Data Consistency Concepts

Without a transaction (transaction isolation set to NONE), SQLFire ensures FIFO consistency for table updates. Writes performed by a single thread are seen by all other processes in the order in which they were issued, but writes from different processes may be seen in a different order by other processes.

When a table is partitioned across members of the distributed system, SQLFire uniformly distributes the data set across members that host the table so that no single member becomes a bottleneck for scalability. SQLFire ensures that a single member owns a particular row (identified by a primary key) at any given time. When an owning member fails, the ownership of the row is transferred to an alternate member in a consistent manner so that all peer servers have a consistent view of the new owner.

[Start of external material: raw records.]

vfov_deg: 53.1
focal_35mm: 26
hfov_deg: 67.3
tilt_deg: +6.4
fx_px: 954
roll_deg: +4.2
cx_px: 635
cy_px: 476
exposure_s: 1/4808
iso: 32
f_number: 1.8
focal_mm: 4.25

It is the responsibility of the owning member to propagate row changes to configured replicas. All concurrent operations on the same row are serialized through the owning member before the operations are applied to replicas. All replicas see the row updates in the exact same order. Essentially, for partitioned tables SQLFire ensures that all concurrent modifications to a row are atomic and isolated from each other, and that the 'total ordering' is preserved across configured replicas.

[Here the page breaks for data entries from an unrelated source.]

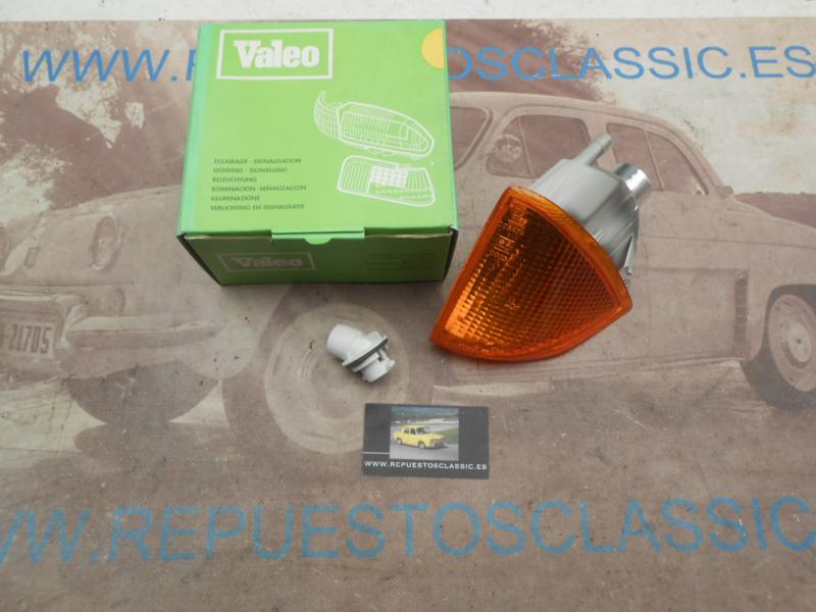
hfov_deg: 67.3
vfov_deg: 53.1
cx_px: 408
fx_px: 613
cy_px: 306
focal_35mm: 26
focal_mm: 4.6
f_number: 3.5
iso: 125
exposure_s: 1/30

The operations are propagated in parallel from the owning member to all configured replicas. Each replica is responsible for processing the operation, and it responds with an acknowledgment (ACK). Only after receiving all ACKs from all replicas does the owning member return control to the caller. This ensures that all operations that are sequentially carried out by a single process are applied to all replicas in the same order.

There are several other optimistic and eventually consistent replication schemes that use lazy replication techniques designed to conserve bandwidth, and increase throughput through batching and lazily forwarding messages. Conflicts are discovered after they happen and reaching agreement on the final contents incrementally. This class of systems favor availability of the system even in the presence of network partitions but compromises consistency on reads or make the reads very expensive by reading from each replica.

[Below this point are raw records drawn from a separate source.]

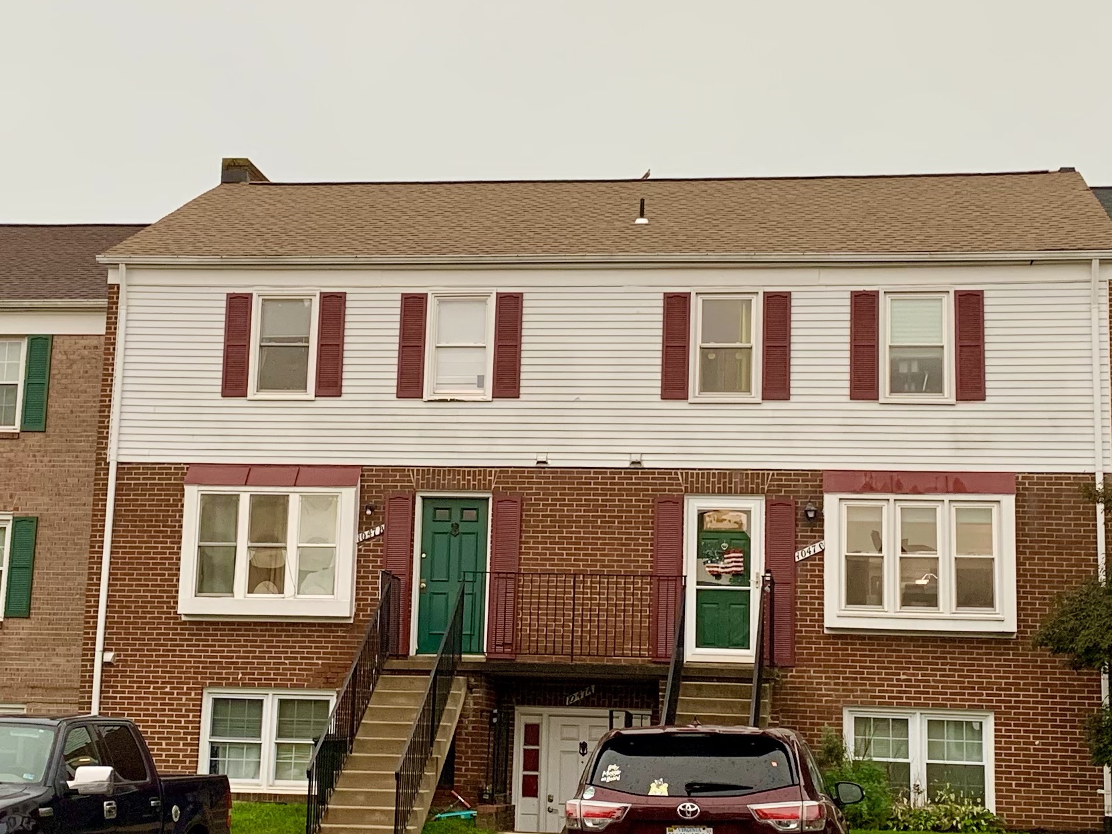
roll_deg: -1.3
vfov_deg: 23.3
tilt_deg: +11.0
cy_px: 437
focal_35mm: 63
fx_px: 2024
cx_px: 543
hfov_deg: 30.7
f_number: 1.8
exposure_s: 1/114
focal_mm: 4.25
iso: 100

SQLFire instead uses an eager replication model between peers by propagating to each replica in parallel and synchronously. This approach favors data availability and low latency for propagating data changes. By eagerly propagating to each of its replicas, it is possible for clients reading data to be load balanced to any of the replicas. It is assumed that network partitions are rare in practice and when they do occur within a clustered environment, the application ecosystem is typically dealing with many distributed processes and applications, most of which are not designed to cope with partitioning problems.

By offering a very loosely coupled WAN replication scheme, SQLFire enables the entire client load to be shifted to an alternate "disaster recovery" site.